|Black History Month: Remembering Whitney|
|Thursday, 16 February 2012 12:50|
In the midst of the Black History Month celebrations, the world mourns the loss of one of its most iconic Black entertainers, Whitney Elizabeth Houston, who died at the age of 48 on February 11 in Los Angeles.
In William Shakespeare's Julius Caesar, Mark Antony famously said "The evil that men do lives after them; the good is oft interred with their bones." It is hoped that this with not be Whitney Houston's fate, that history remembers her phenomenal talent and not the turmoil that besieged her at the pinnacle of her success.
Born August 9, 1963 Houston's talent was quickly recognized as a child singing on the choir at the New Hope Baptist Church in Newark, New Jersey. She was influenced and guided by her mother, gospel singer Cissy Houston, her cousin Dionne Warwick, godmother Aretha Franklin and other great Black artists like Chaka Khan, Gladys Knight and Roberta Flack.

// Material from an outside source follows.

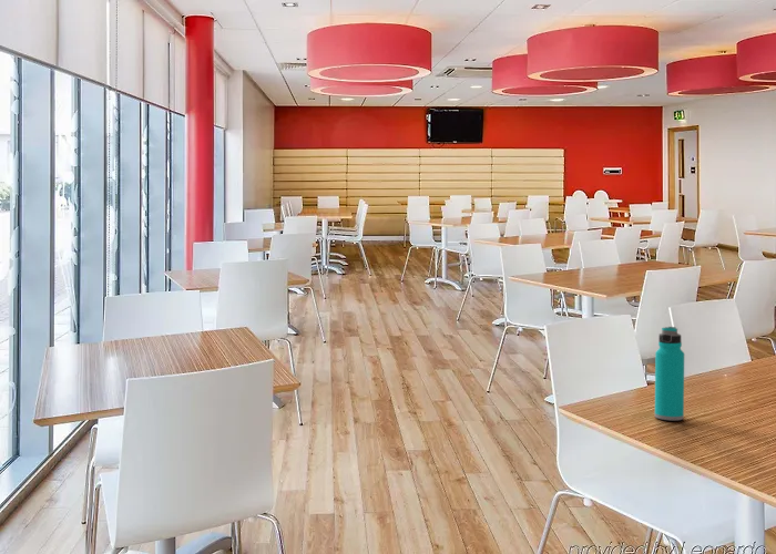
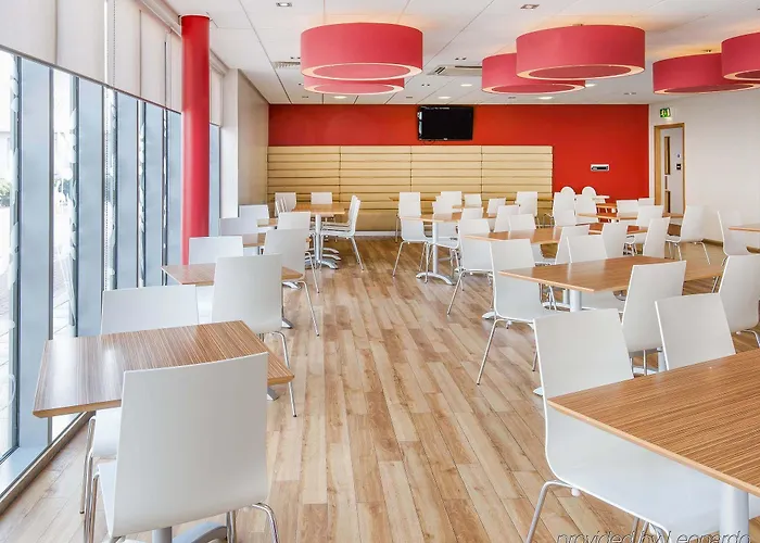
- water bottle [654,326,685,421]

Her first album Whitney Houston was released in 1985, featuring the hits "All at Once," "You Give Me Love," "How Will I know" and "Saving All My Love for You," her first number one single. The video of "How Will I know," another number one single, was heavily rotated on MTV, making her the first Black female artist to receive such rotation on the music channel, then being challenged for ignoring Black artists.
In 1986, the album Whitney Houston remained at the top of the Billboard charts for 14 weeks. The album turned platinum, selling over 25 million copies worldwide. That year, Houston also won her first Grammy, Best Pop Vocal Performance, for "Saving All My Love for You."
Houston was the only artist to have seven consecutive number one Billboard hits – "Saving All My Love for You," "How Will I Know," "Greatest Love of All," "I Wanna Dance with Somebody," "Didn't We Almost Have It All," "So Emotional" and "Where Do Broken Hearts Go." She was also one of the world's best-selling music artists, with over 170 million albums, singles and videos sold. In 2009 the Guinness World Book of Records named Houston the most awarded female artist of all time, with two Emmy Awards, six Grammy Awards, 30 Billboard Music Awards, and 22 American Music Awards, among a total of 415 career awards.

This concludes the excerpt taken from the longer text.